- Exercise directions
What you should give back is a precise copy of the lines below from the one containing "Late 20th Century-Present" through the one containing "(2003), WAIS (2002)", with no pictures.
========================================
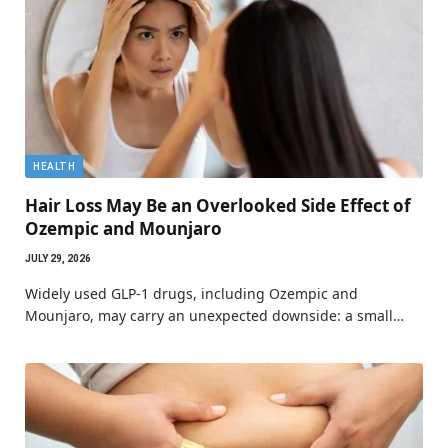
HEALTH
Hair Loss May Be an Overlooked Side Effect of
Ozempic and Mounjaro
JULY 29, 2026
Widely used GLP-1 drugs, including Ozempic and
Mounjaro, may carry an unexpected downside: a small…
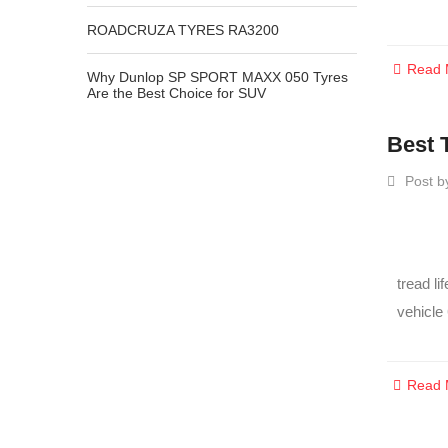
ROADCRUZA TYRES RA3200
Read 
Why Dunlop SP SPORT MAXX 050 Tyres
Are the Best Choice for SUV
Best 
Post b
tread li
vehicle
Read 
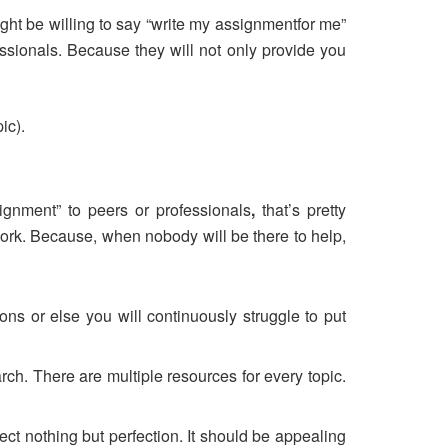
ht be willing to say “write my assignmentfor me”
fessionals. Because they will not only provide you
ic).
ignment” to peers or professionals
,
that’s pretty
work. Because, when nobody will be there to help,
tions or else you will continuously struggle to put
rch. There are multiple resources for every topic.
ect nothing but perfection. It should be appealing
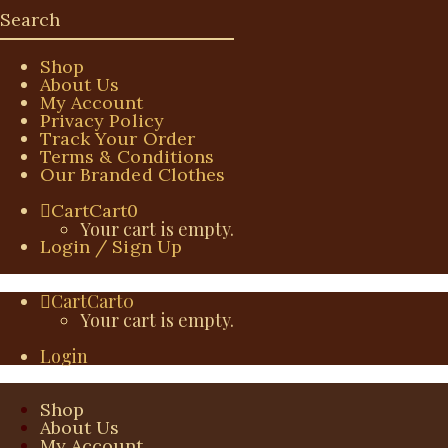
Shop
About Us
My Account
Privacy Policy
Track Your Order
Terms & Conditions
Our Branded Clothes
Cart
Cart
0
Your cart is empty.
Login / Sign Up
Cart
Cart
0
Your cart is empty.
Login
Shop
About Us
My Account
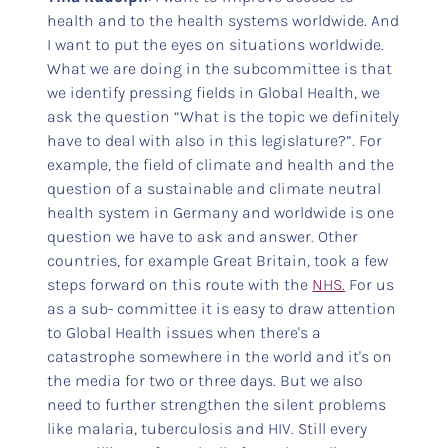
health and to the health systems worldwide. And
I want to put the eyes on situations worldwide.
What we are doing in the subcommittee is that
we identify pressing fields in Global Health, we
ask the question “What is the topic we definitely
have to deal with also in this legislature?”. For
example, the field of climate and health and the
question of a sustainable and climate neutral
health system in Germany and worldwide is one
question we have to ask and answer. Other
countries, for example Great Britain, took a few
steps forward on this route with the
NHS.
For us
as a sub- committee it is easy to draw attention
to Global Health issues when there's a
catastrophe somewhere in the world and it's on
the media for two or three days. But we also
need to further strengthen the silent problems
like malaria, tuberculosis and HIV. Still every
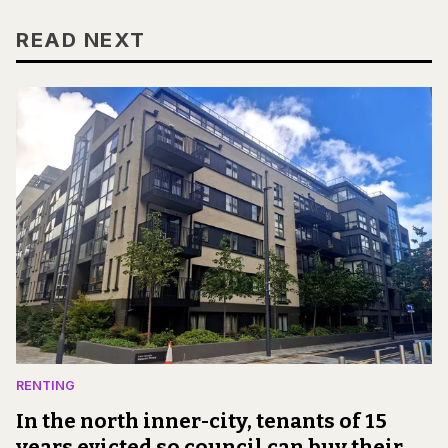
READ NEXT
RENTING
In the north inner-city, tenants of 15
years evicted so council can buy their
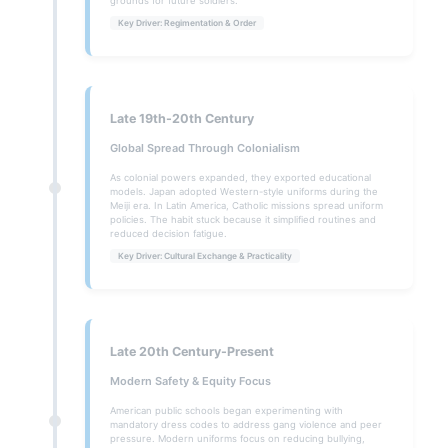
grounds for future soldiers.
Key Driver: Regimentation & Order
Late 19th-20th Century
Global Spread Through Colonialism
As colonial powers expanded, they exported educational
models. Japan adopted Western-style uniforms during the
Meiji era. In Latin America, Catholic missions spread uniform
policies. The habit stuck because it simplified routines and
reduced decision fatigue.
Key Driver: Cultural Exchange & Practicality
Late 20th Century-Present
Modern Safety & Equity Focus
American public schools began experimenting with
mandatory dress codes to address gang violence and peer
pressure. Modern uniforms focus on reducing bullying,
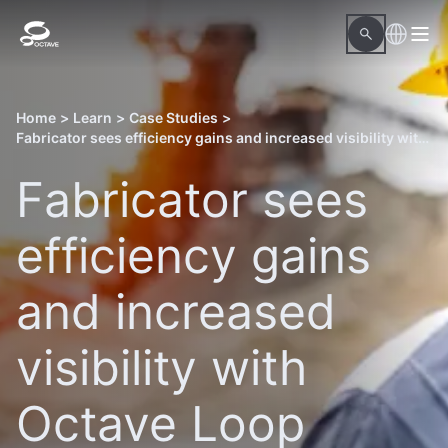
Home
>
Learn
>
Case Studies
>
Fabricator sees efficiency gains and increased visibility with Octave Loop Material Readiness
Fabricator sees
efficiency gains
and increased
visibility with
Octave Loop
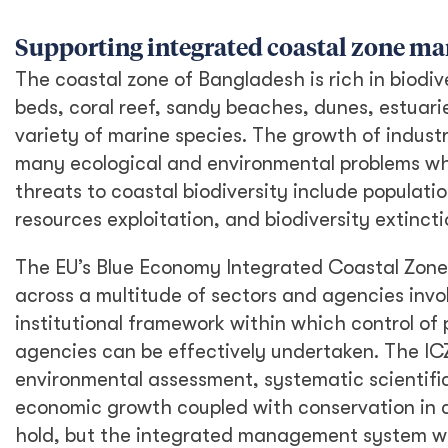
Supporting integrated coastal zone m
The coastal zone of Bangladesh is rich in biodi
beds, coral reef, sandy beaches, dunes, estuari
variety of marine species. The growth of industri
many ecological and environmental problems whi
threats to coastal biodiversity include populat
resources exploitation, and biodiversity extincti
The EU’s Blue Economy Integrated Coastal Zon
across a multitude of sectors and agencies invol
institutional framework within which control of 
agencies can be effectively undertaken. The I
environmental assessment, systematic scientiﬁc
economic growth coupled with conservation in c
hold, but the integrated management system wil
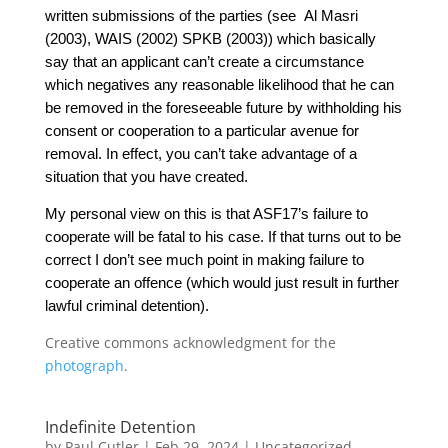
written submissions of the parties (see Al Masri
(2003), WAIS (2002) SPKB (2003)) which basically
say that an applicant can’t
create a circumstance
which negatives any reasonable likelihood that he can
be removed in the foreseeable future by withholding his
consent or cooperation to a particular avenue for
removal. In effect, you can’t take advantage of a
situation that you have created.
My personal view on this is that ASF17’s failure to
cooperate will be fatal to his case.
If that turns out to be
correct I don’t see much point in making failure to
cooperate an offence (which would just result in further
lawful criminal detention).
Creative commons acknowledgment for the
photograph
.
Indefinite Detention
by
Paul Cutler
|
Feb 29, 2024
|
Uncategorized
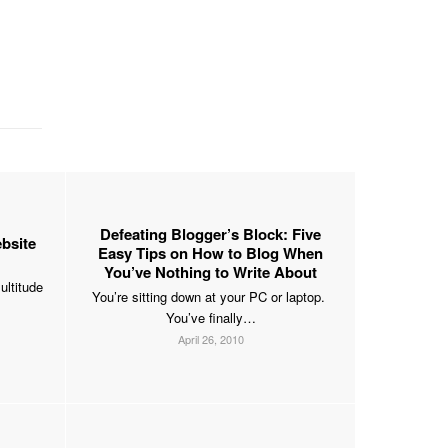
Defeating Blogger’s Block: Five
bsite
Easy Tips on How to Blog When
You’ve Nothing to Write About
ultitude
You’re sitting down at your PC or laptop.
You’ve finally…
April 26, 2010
========================================
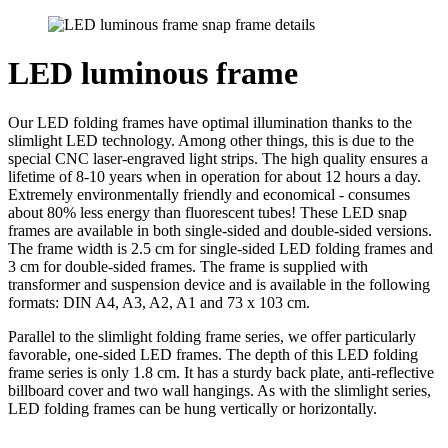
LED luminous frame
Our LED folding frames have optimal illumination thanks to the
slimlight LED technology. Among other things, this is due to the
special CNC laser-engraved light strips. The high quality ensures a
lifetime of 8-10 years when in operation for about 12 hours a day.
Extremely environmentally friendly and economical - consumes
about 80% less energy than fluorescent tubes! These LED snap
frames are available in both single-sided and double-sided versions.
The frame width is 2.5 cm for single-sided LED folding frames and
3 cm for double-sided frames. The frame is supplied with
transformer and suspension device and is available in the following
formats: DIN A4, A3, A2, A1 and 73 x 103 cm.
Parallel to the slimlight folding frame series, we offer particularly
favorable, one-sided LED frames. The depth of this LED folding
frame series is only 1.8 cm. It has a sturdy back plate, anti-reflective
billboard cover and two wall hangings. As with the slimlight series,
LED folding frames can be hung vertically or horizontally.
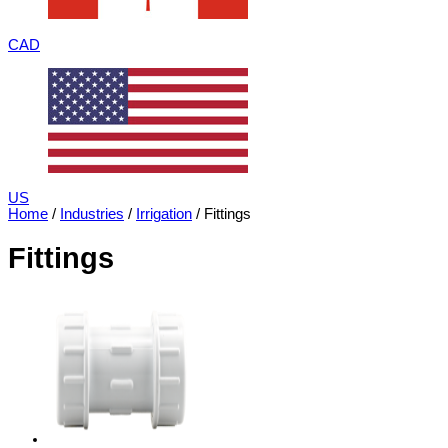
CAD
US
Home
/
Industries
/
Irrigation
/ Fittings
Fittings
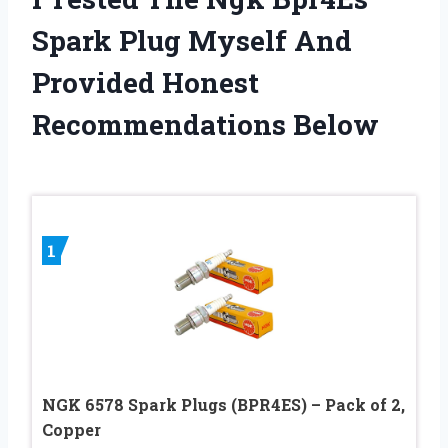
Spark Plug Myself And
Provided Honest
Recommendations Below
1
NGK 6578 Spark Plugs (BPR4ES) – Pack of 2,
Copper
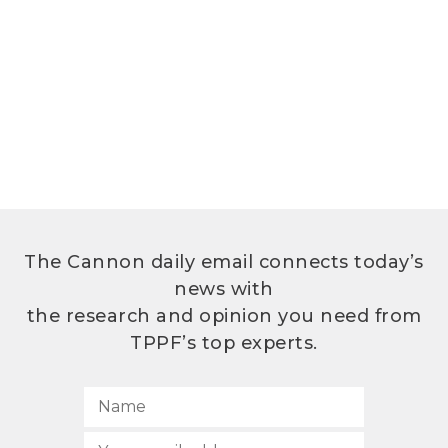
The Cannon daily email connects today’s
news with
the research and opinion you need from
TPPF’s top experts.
========================================
- The completed task
Late 20th Century-Present
Modern Safety & Equity Focus
American public schools began experimenting with
mandatory dress codes to address gang violence and peer
pressure. Modern uniforms focus on reducing bullying,
Home
>
Learn
>
Case Studies
>
Fabricator sees efficiency gains and increased visibility with Octave Loop Material Readiness
Fabricator sees
efficiency gains
and increased
visibility with
Octave Loop
Supporting integrated coastal zone m
The coastal zone of Bangladesh is rich in biodi
beds, coral reef, sandy beaches, dunes, estuari
variety of marine species. The growth of industri
many ecological and environmental problems whi
threats to coastal biodiversity include populat
resources exploitation, and biodiversity extincti
The EU’s Blue Economy Integrated Coastal Zon
across a multitude of sectors and agencies invol
institutional framework within which control of 
agencies can be effectively undertaken. The I
environmental assessment, systematic scientiﬁc
economic growth coupled with conservation in c
hold, but the integrated management system wil
written submissions of the parties (see Al Masri
(2003), WAIS (2002) SPKB (2003)) which basically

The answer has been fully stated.